Right at the heart of Gould's mission is the peace process, and he is one of the core diplomats in the seemingly never-ending dance between Israel and the Palestinians. Slightly wearily, he concedes that the peace process, now, "is lacking momentum. An upsurge in violent incidents has caused people to take a position where they are less inclined to take risky, bold steps. The turmoil in the region has led some people to conclude that now is a very bad time to try and make peace. But that is actually the reverse of the British position. Now is precisely the time Israel should try to take the bold steps towards peace, because political systems all over the region are re-forming themselves, and you don't want them to solidify at a moment of minimum hope in the peace process - because you guarantee, then, that in each country where that happens, their position towards Israel is going to be least friendly.
"Long-term, I think there is still a coincidence of views around the two-state solution, greater than there has ever been. The question is how you get from where we are today, with no negotiations and a great deal of mutual suspicion, to where you need to be, with the parties talking to each other, and working out how to give reality to the end goal."
The ambassador sees his work as two-fold: to do whatever he can to push forward the peace process, and to do whatever he can to make relations between Britain and Israel "of maximum benefit on both sides. So a lot of what I do is building that partnership, making sure that Israel is the partner for Britain, that Britain is the partner for Israel. Hence the work I've been doing with science, with hi-tech… any number of avenues.
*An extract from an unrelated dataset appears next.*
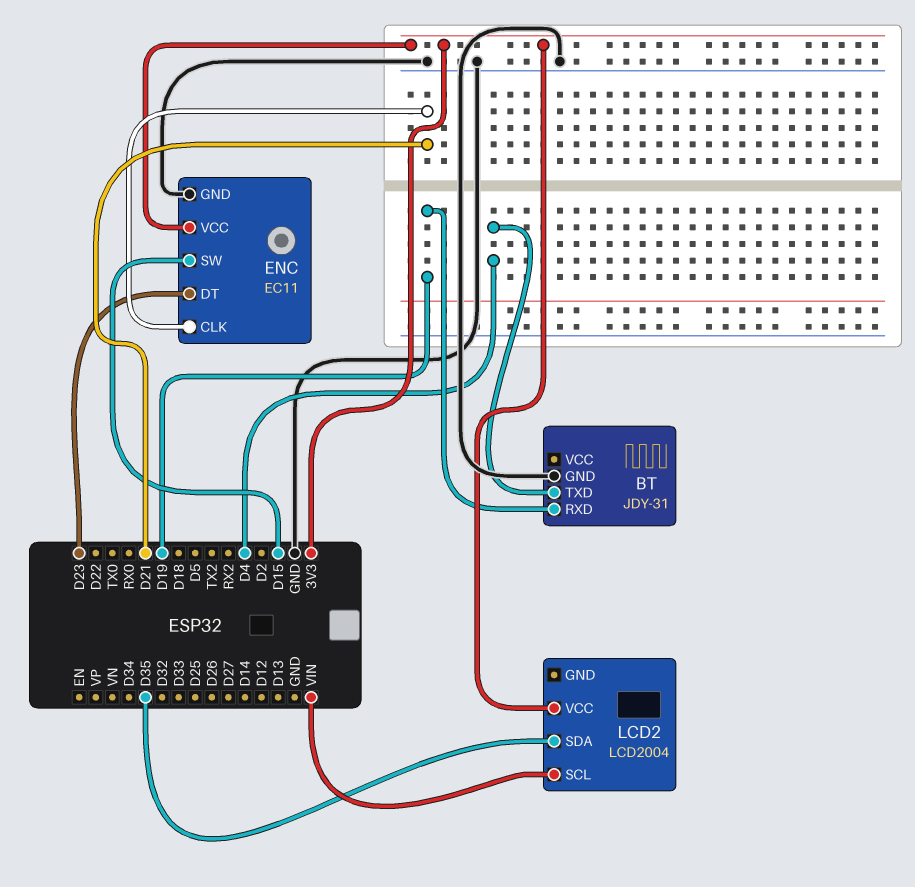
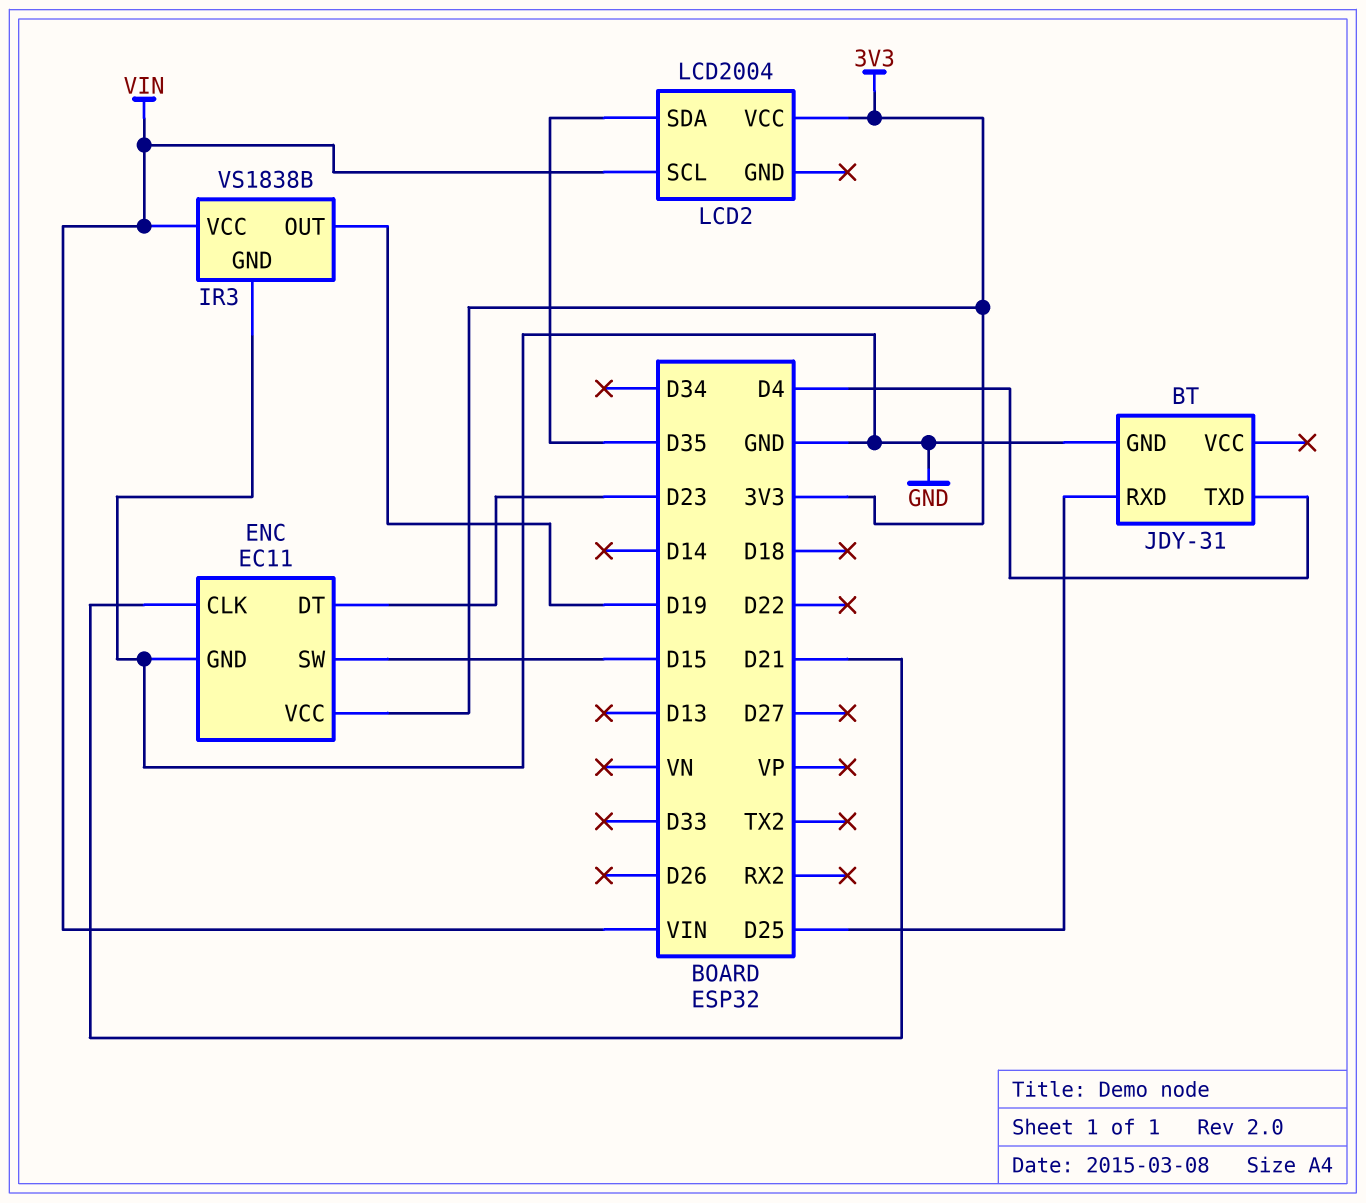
BT pin RXD: D19 -> D25
IR3: none -> VS1838B
IR3 pin GND: none -> GND
IR3 pin OUT: none -> D19
IR3 pin VCC: none -> VIN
"In terms of the peace process, I can give the best possible analysis I can of the Israeli political debate, for the Prime Minister and the Foreign Secretary, so that they understand where Israel is coming from. Absolutely crucially, I can help explain Israel's deep-rooted security concerns. It's a statement of the obvious, to me, that the Israeli people will make compromises when they think those compromises will make them more secure, not less secure. So I think understanding Israel's security needs is absolutely critical to helping Israel find peace. The two are intimately bound up with each other. Israel has a right to expect its friends to take its security seriously, and that that just won't be rhetorical."
If Matthew Gould has a mantra, it is "Never lose patience". Plainly there are back-door disagreements, but part of the diplomat's armoury is an ability to see a long-term picture, to wait, to persuade, to support, and ultimately win the prize.
He is, by nature, upbeat and optimistic. "We have done some fantastic things. We launched the UK-Israel Life Sciences Council, and had 15 of the most eminent British and Israeli scientists in the room discussing the nature of our collaboration. We have launched an ambitious fund to promote UK-Israel joint research in regenerative medicine. We are setting up a hi-tech hub inside the British embassy that will focus on a dedicated team to build partnerships between Britain and Israel. Celia and I have travelled all over the country: horse-riding, scuba-diving… we've met the most extraordinary range of people. This isn't just a Ferrero Rocher lifestyle. It's designed to build links and make friends."
Israel's curse and blessing, says the ambassador, "is that it's not a normal country." But he is quietly confident that he can do whatever is possible to improve the balance - on the blessing side.